[Records from a dataset]
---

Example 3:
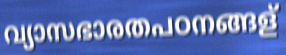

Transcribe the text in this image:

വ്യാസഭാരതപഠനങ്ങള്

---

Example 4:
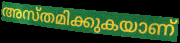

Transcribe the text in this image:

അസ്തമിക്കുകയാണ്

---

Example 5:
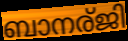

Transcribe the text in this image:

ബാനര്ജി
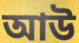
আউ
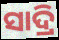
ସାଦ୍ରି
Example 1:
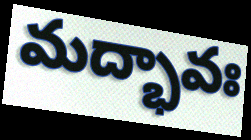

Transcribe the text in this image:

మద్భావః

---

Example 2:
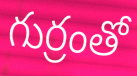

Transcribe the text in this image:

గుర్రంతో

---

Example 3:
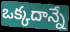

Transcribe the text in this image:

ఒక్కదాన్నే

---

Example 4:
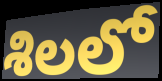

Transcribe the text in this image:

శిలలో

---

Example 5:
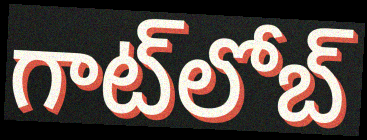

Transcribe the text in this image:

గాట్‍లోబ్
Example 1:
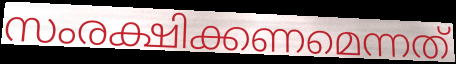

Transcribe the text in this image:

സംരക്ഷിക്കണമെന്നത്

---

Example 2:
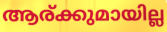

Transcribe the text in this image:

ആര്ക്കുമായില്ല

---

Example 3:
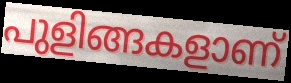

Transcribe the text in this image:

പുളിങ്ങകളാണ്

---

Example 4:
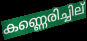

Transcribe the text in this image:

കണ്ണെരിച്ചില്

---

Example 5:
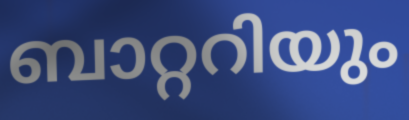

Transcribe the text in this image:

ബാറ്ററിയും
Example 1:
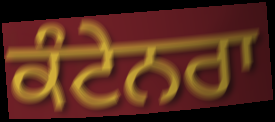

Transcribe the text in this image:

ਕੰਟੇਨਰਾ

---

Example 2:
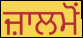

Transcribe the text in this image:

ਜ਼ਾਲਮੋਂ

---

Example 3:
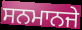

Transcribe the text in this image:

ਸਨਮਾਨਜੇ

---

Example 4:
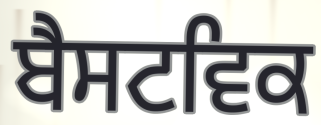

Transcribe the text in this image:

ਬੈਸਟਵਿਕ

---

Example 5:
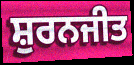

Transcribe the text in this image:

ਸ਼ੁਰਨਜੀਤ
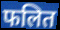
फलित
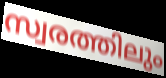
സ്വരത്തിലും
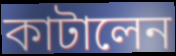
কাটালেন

YOUR ASSIGNMENT
Repeat each entry above exactly, passing over any images.

ANSWER FOR THE TASK
---

Example 3:

Transcribe the text in this image:

വ്യാസഭാരതപഠനങ്ങള്

---

Example 4:

Transcribe the text in this image:

അസ്തമിക്കുകയാണ്

---

Example 5:

Transcribe the text in this image:

ബാനര്ജി
আউ
ସାଦ୍ରି
Example 1:

Transcribe the text in this image:

మద్భావః

---

Example 2:

Transcribe the text in this image:

గుర్రంతో

---

Example 3:

Transcribe the text in this image:

ఒక్కదాన్నే

---

Example 4:

Transcribe the text in this image:

శిలలో

---

Example 5:

Transcribe the text in this image:

గాట్‍లోబ్
Example 1:

Transcribe the text in this image:

സംരക്ഷിക്കണമെന്നത്

---

Example 2:

Transcribe the text in this image:

ആര്ക്കുമായില്ല

---

Example 3:

Transcribe the text in this image:

പുളിങ്ങകളാണ്

---

Example 4:

Transcribe the text in this image:

കണ്ണെരിച്ചില്

---

Example 5:

Transcribe the text in this image:

ബാറ്ററിയും
Example 1:

Transcribe the text in this image:

ਕੰਟੇਨਰਾ

---

Example 2:

Transcribe the text in this image:

ਜ਼ਾਲਮੋਂ

---

Example 3:

Transcribe the text in this image:

ਸਨਮਾਨਜੇ

---

Example 4:

Transcribe the text in this image:

ਬੈਸਟਵਿਕ

---

Example 5:

Transcribe the text in this image:

ਸ਼ੁਰਨਜੀਤ
फलित
സ്വരത്തിലും
কাটালেন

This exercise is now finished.